_Actions to take_
• a. Which kinds of boundary lines does the Antarctic research dispatch say are absent from the whole Antarctic expanse?
• b. Can you carry the Antarctic research dispatch forward from its final sentence?

_Provided passage_
-=-=-=-=-

Raisons D’être
Christchurch, New Zealand
Why have we spent the last three weeks in Antarctica and the Southern Ocean? Everyone aboard this vessel realizes that research here is expensive. It's expensive to fly us here, expensive to run McMurdo and the other polar stations, expensive to sail the ship, and expensive to deploy our instruments and analyze their data. Antarctica is also half a world away from Virginia. So is research here a worthwhile use of taxpayers' money?
To answer these questions I'm going to step out of the pure objectivity and use of plural pronouns that I've tried to maintain during previous dispatches. What follows is my personal opinion, based on factual information whenever it's available. The opinions expressed are not necessarily those of VIMS or the College of William and Mary.
I believe that research in Antarctica is indeed worthwhile, and that IVARS is an important part of the Antarctic research endeavor. My case is based on three arguments, what I'll call the connective, relative, and intrinsic.
Global Connections
The connective argument recognizes that Antarctica and the Southern Ocean are more closely linked to our own backyards than we typically know or appreciate. Links like these are clearer in Antarctica, where the lack of man-made borders accentuates the interconnectedness of things in nature. Antarctica is one and a half times as big as the United States, and winter sea ice doubles its size. In this entire expanse there's not a single property line, city line, county line, state line, or national border to conceal the elemental linkages among water, air, and land.

-=-=-=-=-

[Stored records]
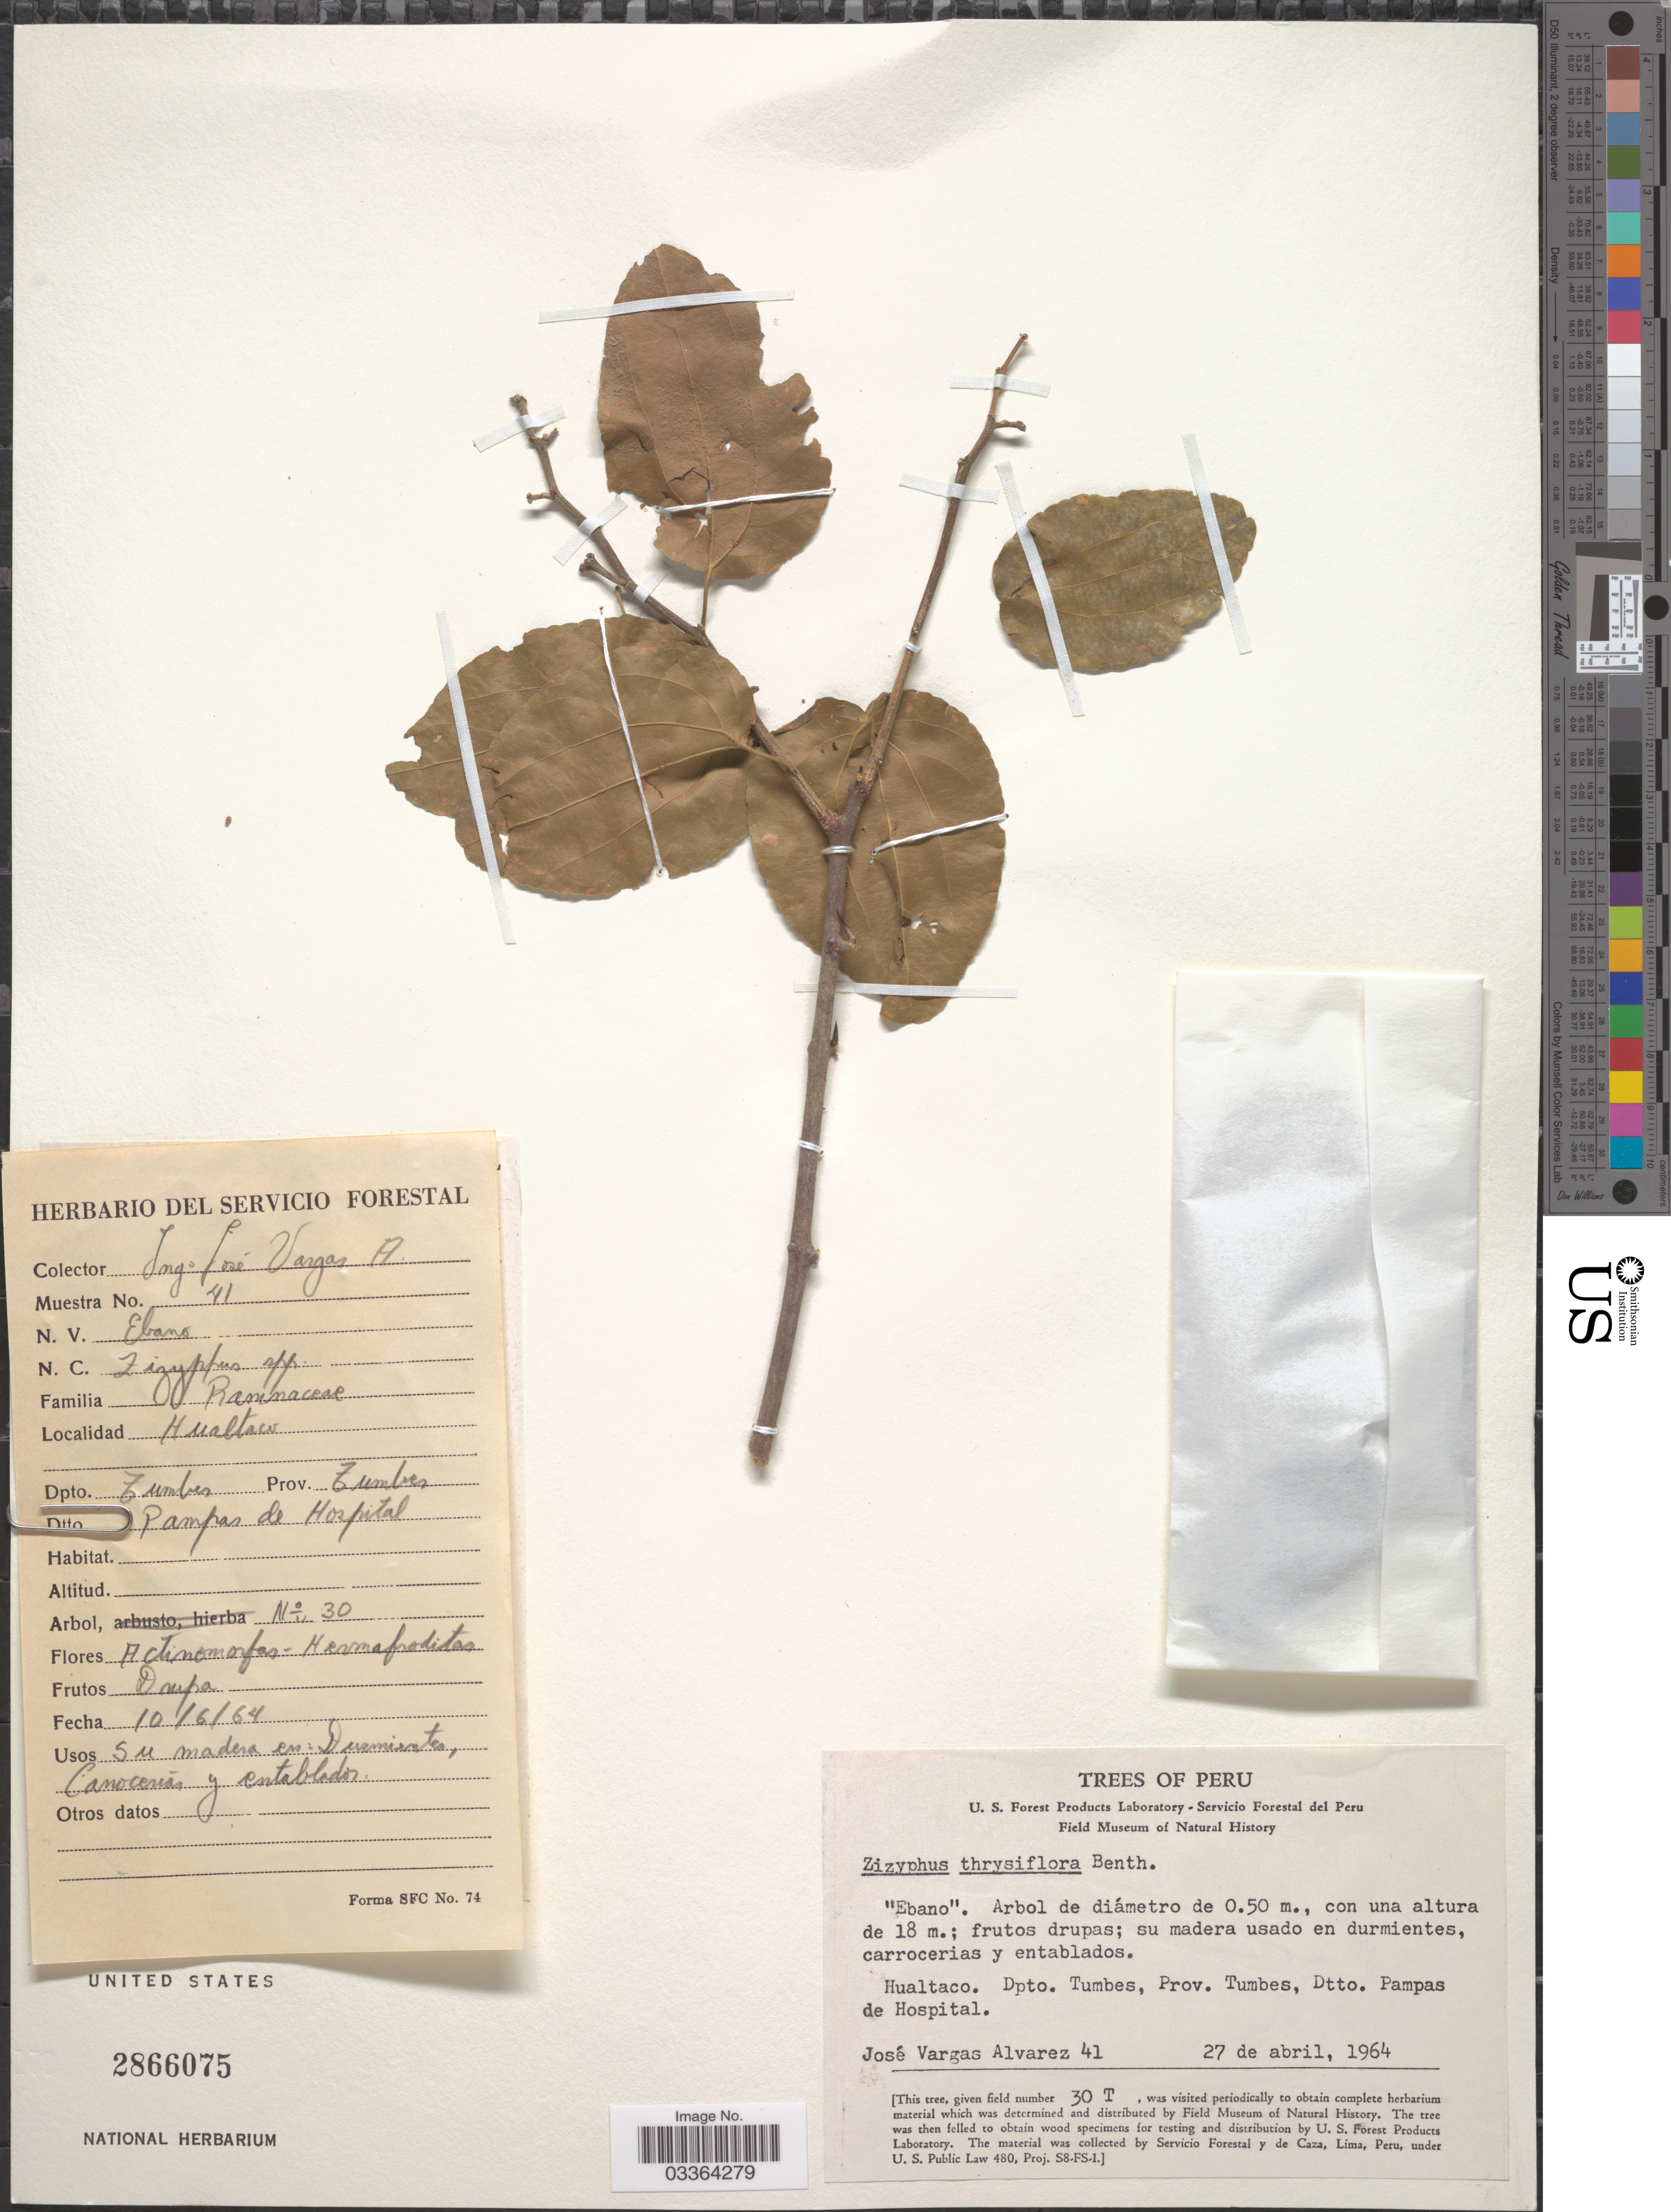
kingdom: Plantae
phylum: Tracheophyta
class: Magnoliopsida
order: Rosales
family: Rhamnaceae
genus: Sarcomphalus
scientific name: Sarcomphalus thyrsiflorus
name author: (Benth.) Hauenschild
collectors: J. V. Alvarez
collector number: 41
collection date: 1964-04-27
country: Peru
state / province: Tumbes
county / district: Tumbes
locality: Hualtaco. Dpto. Tumbes, Prov. Tumbes, Dtto. Pampas de Hospital.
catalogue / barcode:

-=-=-=-=-

_Expected results_
• a. Property line, city line, county line, state line, and national border.

• b.
In the context of IVARS, the most pertinent link is the global carbon cycle. The carbon dioxide and other greenhouse gases that we emit from our cars, homes, and factories don't remain in the air over Virginia or other parts of the developed world. Their concentrations are rising uniformly around the globe, linking the hazy skies of the mid-Atlantic to the clear air of Antarctica and the surface waters of the Southern Ocean.
The effects of climate change are also global, and human-induced changes in the climate and ecosystems of Antarctica could boomerang to impact Virginia. The Antarctic Ice Cap holds 70% of the world's fresh water, and would raise sea level by 50-60 meters (160-200 feet) if global warming caused it to melt. Melting of the West Antarctic Ice Sheet is more likely, and would raise sea level about 6 meters (20 ft.). Even a few meters of sea-level rise would significantly affect the Chesapeake Bay ecosystem and Virginia shoreline. Antarctic Bottom Water (AABW) flows through the Atlantic Ocean to the latitude of Boston, and is a major component of the global thermohaline circulation that supplies oxygen and nutrients to the marine food webs on which humanity depends. The potential effects of climate change on the formation of AABW remain unknown.
IVARS research can help us to better understand, predict, and manage future changes in climate and sea level by providing fundamental input to the ocean component of global carbon models. It can also help determine whether iron fertilization in the Southern Ocean is a feasible approach to mitigating the effects of global warming. Finally, IVARS research throws light on the ground state and variability of the Ross Sea food web, crucial management knowledge as commercial fisheries begin to move into the fertile coastal waters of the Southern Ocean.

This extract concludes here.